How Everything Connects
Here is how these pieces fit together in the background price pipeline as a concrete example:
The interval runs every 3 seconds. The name option wraps the entire worker in a runInSequenceGlobal lock, so only one instance runs the sweep at any time. Inside the sweep, each individual snapshot fetch is wrapped in a second runInSequenceGlobal with maxConcurrency: 2, meaning at most 2 REST calls in flight globally. Two nested distributed locks. The outer one serializes the sweep across instances. The inner one rate-limits the API calls within the sweep.
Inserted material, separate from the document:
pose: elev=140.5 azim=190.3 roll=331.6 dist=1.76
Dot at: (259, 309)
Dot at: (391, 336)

What This Architecture Gets Right
The most interesting design decision is the notify-not-poll pattern in runInSequenceGlobal. The naive distributed lock implementation polls Redis every N milliseconds to check if the key has been released. This wastes CPU, adds unnecessary Redis load, and introduces fixed latency proportional to the polling interval. Subscribing to a pub/sub channel and waking on notification means the waiting instance responds immediately when the lock is available. The 5-second fallback timeout exists purely as a safety net. Under normal operation, it never fires.
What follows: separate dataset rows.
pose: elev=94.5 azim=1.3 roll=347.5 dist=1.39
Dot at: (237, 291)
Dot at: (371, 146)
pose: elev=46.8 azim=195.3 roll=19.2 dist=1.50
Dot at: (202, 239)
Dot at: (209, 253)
The two-tier lock design (local and global) is worth having because not everything needs cross-instance coordination. The SEC EDGAR rate limiter only needs per-process limiting; using a Redis lock for it would add unnecessary network round trips. runInSequenceLocal handles it with zero Redis calls. runInSequenceGlobal handles the cases that need true cluster-wide serialization.
The lock TTL renewal is a necessary component that many distributed lock tutorials omit. A lock with a fixed TTL that does not get renewed will expire if the operation runs longer than the TTL. The holder then loses the lock while still inside the critical section, and another instance can acquire it simultaneously, which is exactly the race the lock was supposed to prevent. Renewing at half the TTL interval gives two renewal windows before expiry.
The durable task design uses Postgres as the source of truth rather than Redis. This means tasks survive Redis restarts, flushes, or network partitions. A Redis queue (what BullMQ uses) is faster but less durable. For tasks that represent real work with real failure modes, Postgres persistence is the right tradeoff.
Reading deeply through this codebase has made me want to build something like this from scratch, not because this implementation needs replacing, but because the only way to truly internalize these patterns is to work through the failure modes yourself. The primitives are approachable: a heartbeat loop, a SET NX Redis lock, a pub/sub waiter map, a Postgres task table with a nullable instance_id. The interesting work is in the edge cases. What happens when the lock TTL expires mid-operation? When a pub/sub notification is dropped? A minimal reimplementation, even in a toy project, would surface all of that and make every decision in this post something you made rather than something you read about.